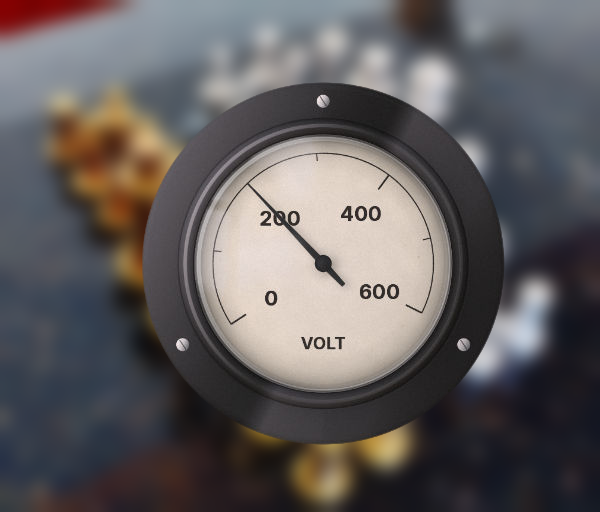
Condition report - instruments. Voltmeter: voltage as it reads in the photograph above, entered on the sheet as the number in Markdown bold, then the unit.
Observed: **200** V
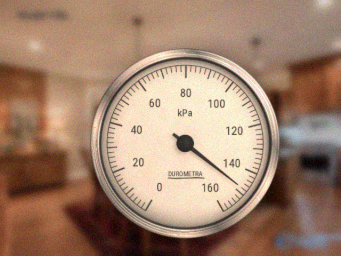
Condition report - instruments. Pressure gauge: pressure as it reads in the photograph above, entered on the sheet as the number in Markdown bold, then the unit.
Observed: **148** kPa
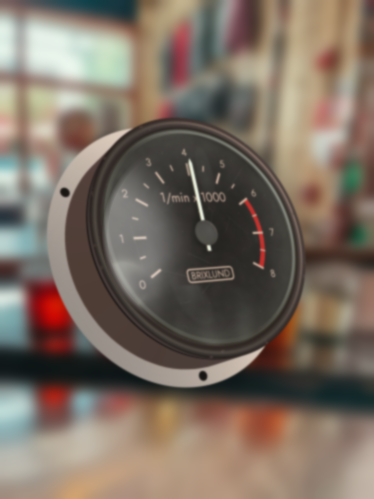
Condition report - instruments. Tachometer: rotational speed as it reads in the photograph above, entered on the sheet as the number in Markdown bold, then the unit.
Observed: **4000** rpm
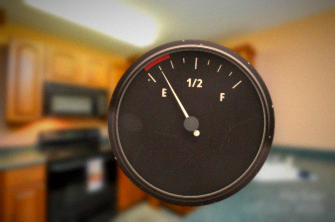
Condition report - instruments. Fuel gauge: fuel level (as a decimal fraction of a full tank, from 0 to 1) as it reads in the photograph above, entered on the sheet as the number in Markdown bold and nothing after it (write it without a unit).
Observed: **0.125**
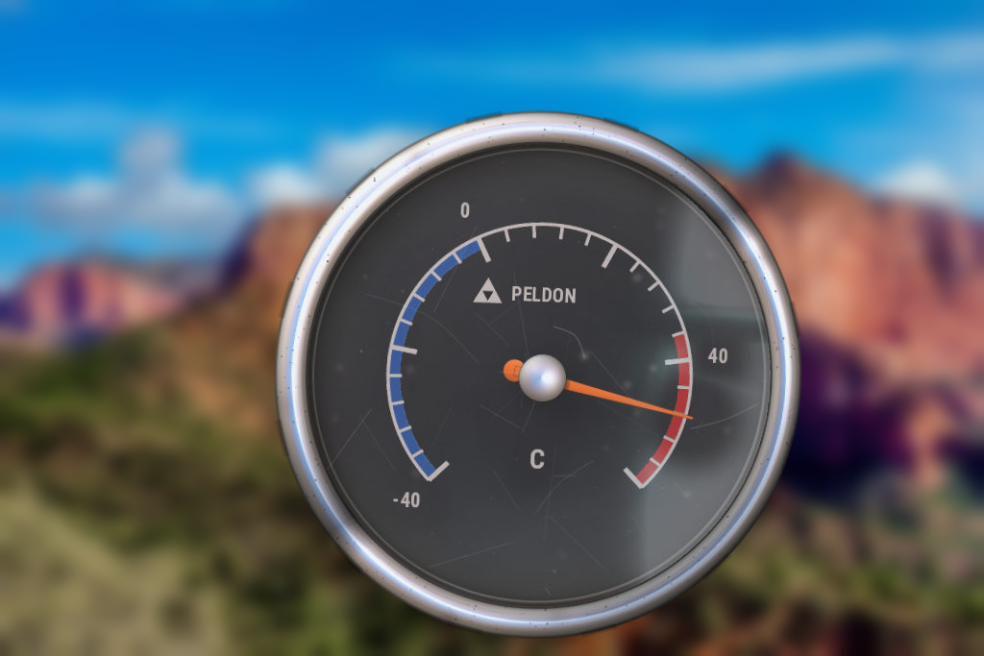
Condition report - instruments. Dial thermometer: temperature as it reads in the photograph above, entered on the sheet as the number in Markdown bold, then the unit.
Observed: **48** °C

————————

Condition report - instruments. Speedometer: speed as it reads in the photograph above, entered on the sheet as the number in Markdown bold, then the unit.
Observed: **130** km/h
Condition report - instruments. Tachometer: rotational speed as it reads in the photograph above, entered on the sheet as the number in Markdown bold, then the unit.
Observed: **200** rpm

————————

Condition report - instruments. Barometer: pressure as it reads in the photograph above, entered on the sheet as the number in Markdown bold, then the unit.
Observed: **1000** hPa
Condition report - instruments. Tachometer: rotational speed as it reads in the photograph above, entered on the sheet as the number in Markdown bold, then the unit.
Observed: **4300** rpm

————————

(Brief):
Repeat everything from the line containing "Condition report - instruments. Pressure" down to the line containing "Observed: **48** °C", swapping "photograph" for "image" wherever it appears and changing nothing else. Leave the pictures out of your answer.

(Solution for this exercise):
Condition report - instruments. Pressure gauge: pressure as it reads in the image above, entered on the sheet as the number in Markdown bold, then the unit.
Observed: **148** kPa
Condition report - instruments. Tachometer: rotational speed as it reads in the image above, entered on the sheet as the number in Markdown bold, then the unit.
Observed: **4000** rpm
Condition report - instruments. Fuel gauge: fuel level (as a decimal fraction of a full tank, from 0 to 1) as it reads in the image above, entered on the sheet as the number in Markdown bold and nothing after it (write it without a unit).
Observed: **0.125**
Condition report - instruments. Dial thermometer: temperature as it reads in the image above, entered on the sheet as the number in Markdown bold, then the unit.
Observed: **48** °C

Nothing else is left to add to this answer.